Friday, June 28, 2024

Review: "The Coldest Case," Martin Walker


By Paul Carrier

The cover of The Coldest Case leaves no doubt that this entry in Martin Walker’s long-running series is yet another crime novel. There's the title itself, of course. And the notation below it that the novel is a “A Mystery of the French Countryside.”


But as every fan of Walker’s novels knows, enforcing the law in a rural corner of southwest France is far from the only preoccupation of village police chief Benoit “Bruno” Courrèges, the series’ protagonist.


A bachelor and former soldier who was wounded in the line of duty, Bruno longs to settle down and get married. He coaches kids’ sports in St. Denis, where he works and lives; knows every resident and likes almost all of them; dearly loves his basset hound, Balzac; regularly enjoys the company of a close circle of local friends; loves running and horseback riding; and faithfully tends to the needs of his chickens and geese.


There is one aspect of Bruno’s personal life, though, that takes precedence over all others (except for the all-important Balzac, of course). Bruno is a gourmet cook who routinely whips up mouth-watering meals that often share star billing with local wines from the Périgord region, where the (fictional) town of St. Denis is located.


In this outing, it doesn’t take Bruno very long to head for the kitchen. The first example occurs a mere 17 pages in, a “simple meal” of marinaded salmon; a sauce made of Dijon mustard, cider vinegar, honey and sunflower oil; a venison casserole; and homemade apple pie. With ice cream, of course. By Bruno's standards, that really is a simple meal.


But The Coldest Case is a mystery, after all, and Bruno is a cop with a knack for playing a major role in solving high-profile crimes whose implications often extend far beyond St. Denis. Despite his generally low-key demeanor and seemingly humble job, Bruno has powerful police and political connections that stretch all the way to Paris, where his talents are known and appreciated.

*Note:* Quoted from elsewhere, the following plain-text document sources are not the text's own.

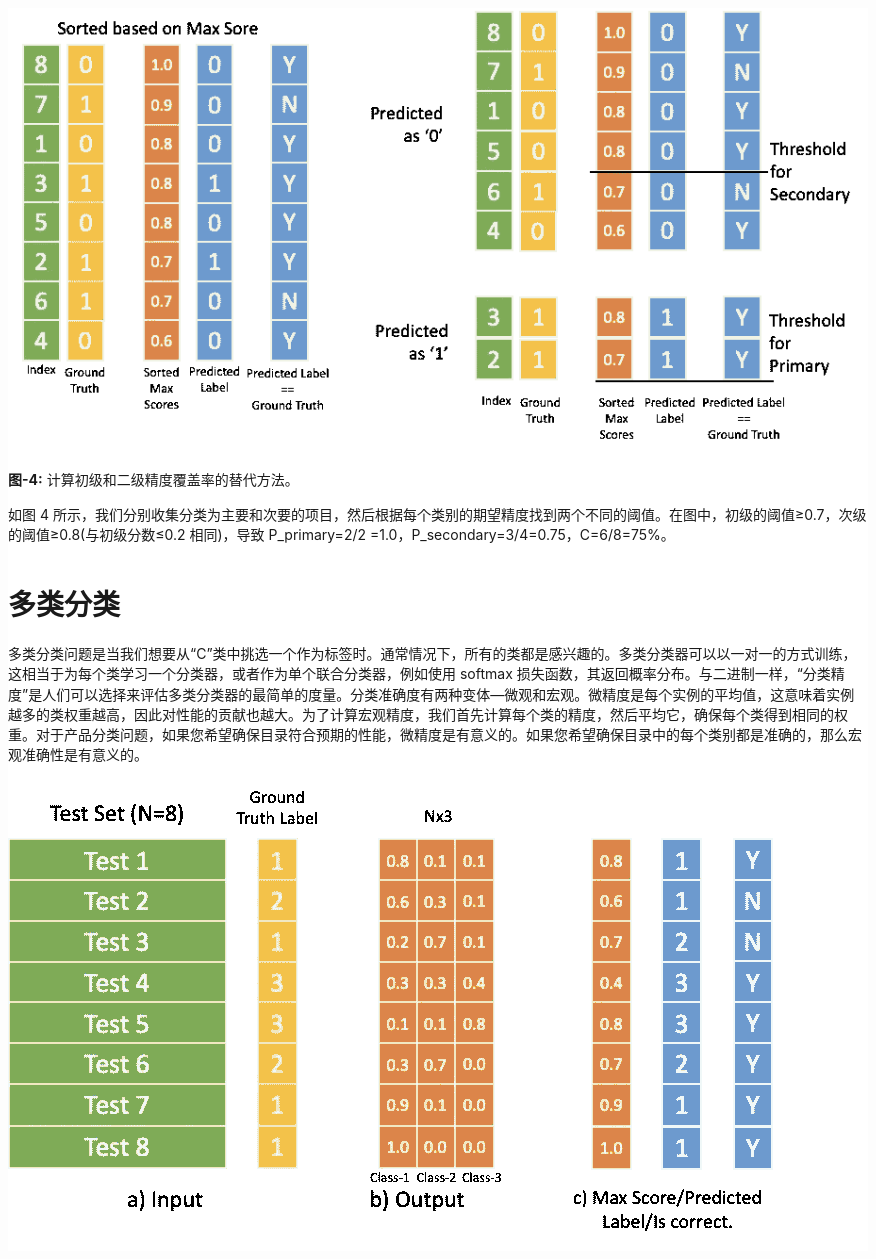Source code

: ![](img/223f3912961de4661f5a981fb00ab704.png)

**图-4:** 计算初级和二级精度覆盖率的替代方法。

如图 4 所示，我们分别收集分类为主要和次要的项目，然后根据每个类别的期望精度找到两个不同的阈值。在图中，初级的阈值≥0.7，次级的阈值≥0.8(与初级分数≤0.2 相同)，导致 P_primary=2/2 =1.0，P_secondary=3/4=0.75，C=6/8=75%。

# 多类分类

多类分类问题是当我们想要从“C”类中挑选一个作为标签时。通常情况下，所有的类都是感兴趣的。多类分类器可以以一对一的方式训练，这相当于为每个类学习一个分类器，或者作为单个联合分类器，例如使用 softmax 损失函数，其返回概率分布。与二进制一样，“分类精度”是人们可以选择来评估多类分类器的最简单的度量。分类准确度有两种变体—微观和宏观。微精度是每个实例的平均值，这意味着实例越多的类权重越高，因此对性能的贡献也越大。为了计算宏观精度，我们首先计算每个类的精度，然后平均它，确保每个类得到相同的权重。对于产品分类问题，如果您希望确保目录符合预期的性能，微精度是有意义的。如果您希望确保目录中的每个类别都是准确的，那么宏观准确性是有意义的。

![](img/a0cc72cf60400e080e069e485cd18762.png)
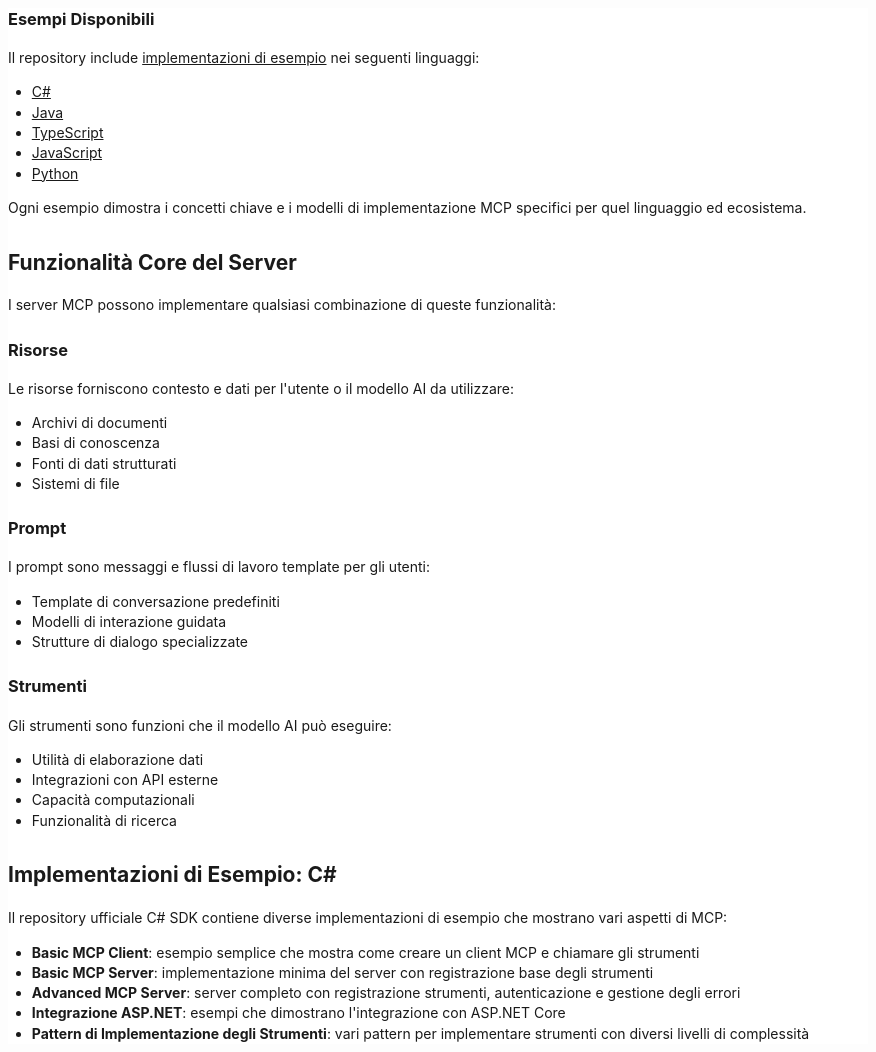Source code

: ### Esempi Disponibili

Il repository include [implementazioni di esempio](../../../04-PracticalImplementation/samples) nei seguenti linguaggi:

- [C#](./samples/csharp/README.md)
- [Java](./samples/java/containerapp/README.md)
- [TypeScript](./samples/typescript/README.md)
- [JavaScript](./samples/javascript/README.md)
- [Python](./samples/python/README.md)

Ogni esempio dimostra i concetti chiave e i modelli di implementazione MCP specifici per quel linguaggio ed ecosistema.

## Funzionalità Core del Server

I server MCP possono implementare qualsiasi combinazione di queste funzionalità:

### Risorse  
Le risorse forniscono contesto e dati per l'utente o il modello AI da utilizzare:
- Archivi di documenti
- Basi di conoscenza
- Fonti di dati strutturati
- Sistemi di file

### Prompt  
I prompt sono messaggi e flussi di lavoro template per gli utenti:
- Template di conversazione predefiniti
- Modelli di interazione guidata
- Strutture di dialogo specializzate

### Strumenti  
Gli strumenti sono funzioni che il modello AI può eseguire:
- Utilità di elaborazione dati
- Integrazioni con API esterne
- Capacità computazionali
- Funzionalità di ricerca

## Implementazioni di Esempio: C#

Il repository ufficiale C# SDK contiene diverse implementazioni di esempio che mostrano vari aspetti di MCP:

- **Basic MCP Client**: esempio semplice che mostra come creare un client MCP e chiamare gli strumenti
- **Basic MCP Server**: implementazione minima del server con registrazione base degli strumenti
- **Advanced MCP Server**: server completo con registrazione strumenti, autenticazione e gestione degli errori
- **Integrazione ASP.NET**: esempi che dimostrano l'integrazione con ASP.NET Core
- **Pattern di Implementazione degli Strumenti**: vari pattern per implementare strumenti con diversi livelli di complessità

This time around, Bruno gets involved in a detective’s ongoing obsession with solving a murder that occurred in St. Denis 30 years earlier. The victim remains unidentified, but Bruno’s friend J.J., a senior detective in the regional headquarters of the Police Nationale and the man who first investigated the murder, remains so preoccupied with the case that he has kept the victim’s skull. An odd thing to do, perhaps, but it will prove helpful.


Clues begin to emerge over time, and investigators make progress in trying to establish the identity of the victim. But the man whom police come to suspect is the killer denies any involvement in the murder.

 

The case devekops political overtones with international implications when police begin to wonder if the suspected killer and the presumed victim were part of an East German spy network that had agents in France and other countries, before the reunification of Germany.


Bad things may not always happen in threes, but they certainly do in this case. While the police try to untangle the murder and officials in Paris grapple with the killing’s possible link to foreign espionage, a drought in the Périgord triggers widespread forest fires, forcing evacuations and threatening the survival of villages and ancient castles.


Still, one staple of Martin Walker’s Bruno novels is that goodness and virtue, in one form or another, always emerge. So it is here as well.


In The Coldest Case, Bruno saves a young woman by disabling a would-be rapist. He manages to produce complex and scrumptious meals on tight deadlines, despite his professional responsibilities. He meets up, yet again, with an old flame. He finds a truly unique way to help fight a raging fire. And Balzac, his dog, fathers a much-anticipated litter of healthy and beautiful puppies.


Life isn’t always good. But sometimes, it truly is.